## TASKS AND EXERCISES
• A. From the passage on stalled Croatian defense reform, reproduce verbatim the part that opens with the words containing "Defense Reform Stalled" and closes with "membership would entail.".
• B. Pick up the passage on stalled Croatian defense reform and write its next part, starting right after its final sentence.

Defense Reform Stalled 
---------------------- 
 
13. (C) The Ambassador followed up the Racan meeting with a 
separate meeting on February 26 with former defense minister 
(and current SDP Vice President and MP) Zeljka Antunovic to 
thank her for her work in moving the Croatian military to 
prepare for possible NATO membership.  Antunovic thanked the 
Ambassador for U.S. support for her efforts.  She said that 
now it was time for a strong public relations campaign to 
explain why it was in Croatia's interest to join NATO.  Such 
a campaign should also be open and direct about what were the 
obligations NATO membership would entail.

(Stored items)
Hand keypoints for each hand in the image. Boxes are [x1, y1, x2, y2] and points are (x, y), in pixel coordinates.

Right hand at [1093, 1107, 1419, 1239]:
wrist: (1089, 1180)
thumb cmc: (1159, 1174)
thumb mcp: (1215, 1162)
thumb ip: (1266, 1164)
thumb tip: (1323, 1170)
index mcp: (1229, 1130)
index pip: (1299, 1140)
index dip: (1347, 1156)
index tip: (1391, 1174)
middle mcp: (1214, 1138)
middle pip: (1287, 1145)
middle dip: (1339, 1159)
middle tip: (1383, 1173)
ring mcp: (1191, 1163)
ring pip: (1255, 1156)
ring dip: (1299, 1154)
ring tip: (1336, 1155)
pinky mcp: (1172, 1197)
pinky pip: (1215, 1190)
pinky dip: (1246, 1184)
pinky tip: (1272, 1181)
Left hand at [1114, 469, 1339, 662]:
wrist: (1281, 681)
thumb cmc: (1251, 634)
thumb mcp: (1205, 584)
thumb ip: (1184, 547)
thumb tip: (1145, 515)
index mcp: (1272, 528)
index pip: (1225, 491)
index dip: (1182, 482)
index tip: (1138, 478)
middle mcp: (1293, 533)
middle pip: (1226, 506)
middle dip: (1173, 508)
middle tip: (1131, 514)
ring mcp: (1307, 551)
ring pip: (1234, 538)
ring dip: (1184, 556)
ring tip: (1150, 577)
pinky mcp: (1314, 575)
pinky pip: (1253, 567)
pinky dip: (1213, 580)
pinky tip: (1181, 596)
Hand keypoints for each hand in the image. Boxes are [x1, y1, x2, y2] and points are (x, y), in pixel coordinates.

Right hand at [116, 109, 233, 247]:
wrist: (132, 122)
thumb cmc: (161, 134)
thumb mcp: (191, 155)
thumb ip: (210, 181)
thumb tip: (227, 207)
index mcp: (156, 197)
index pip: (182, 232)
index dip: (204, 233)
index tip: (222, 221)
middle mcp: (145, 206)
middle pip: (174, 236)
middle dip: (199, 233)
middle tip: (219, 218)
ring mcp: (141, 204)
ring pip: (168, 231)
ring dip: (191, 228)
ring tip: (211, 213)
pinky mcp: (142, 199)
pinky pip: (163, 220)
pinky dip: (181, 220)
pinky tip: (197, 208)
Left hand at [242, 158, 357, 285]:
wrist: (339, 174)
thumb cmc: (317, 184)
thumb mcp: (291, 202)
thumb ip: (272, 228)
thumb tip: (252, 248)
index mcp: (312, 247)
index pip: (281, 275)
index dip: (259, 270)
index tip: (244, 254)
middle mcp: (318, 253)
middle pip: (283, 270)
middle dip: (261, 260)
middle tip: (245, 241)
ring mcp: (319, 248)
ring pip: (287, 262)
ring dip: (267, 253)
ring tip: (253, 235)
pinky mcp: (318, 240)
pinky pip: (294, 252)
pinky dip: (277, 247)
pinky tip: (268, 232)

## RESULTS BY TASK
• A.
Defense Reform Stalled 
---------------------- 
 
13. (C) The Ambassador followed up the Racan meeting with a 
separate meeting on February 26 with former defense minister 
(and current SDP Vice President and MP) Zeljka Antunovic to 
thank her for her work in moving the Croatian military to 
prepare for possible NATO membership.  Antunovic thanked the 
Ambassador for U.S. support for her efforts.  She said that 
now it was time for a strong public relations campaign to 
explain why it was in Croatia's interest to join NATO.  Such 
a campaign should also be open and direct about what were the 
obligations NATO membership would entail.

• B.
14. (C) Antunovic said she was deeply concerned that the 
Defense budget proposed by the ruling HDZ would prove to be a 
costly mistake.  The cuts proposed were too deep to allow 
further work on reforming the military to meet its NATO 
obligations.  Croatia had promised NATO it would spend 2.2 
percent of GDP on the military, but the new budget was less 
than last year.  Worse, Antunovic feared that the new budget 
indicated that the HDZ leadership did not understand that 
further defense reform is not just for NATO but also in 
Croatia's own best defense interests. 
 
15. (C) Antunovic said she was also concerned about the new 
defense minister's ability to assert leadership over a balky 
bureaucracy and general staff.  She said she understood that 
leadership change always slows progress on reforms.  She 
feared that while staff work on reforms that she set in 
motion would continue, implementation could be blocked by a 
reluctant bureaucracy.  She feared that the Defense Minister 
Roncevic would not be able to reach the same modus vivendi 
she had with the defense leadership, that she would accept 
all comments and criticism but expected the military to carry 
out her decisions.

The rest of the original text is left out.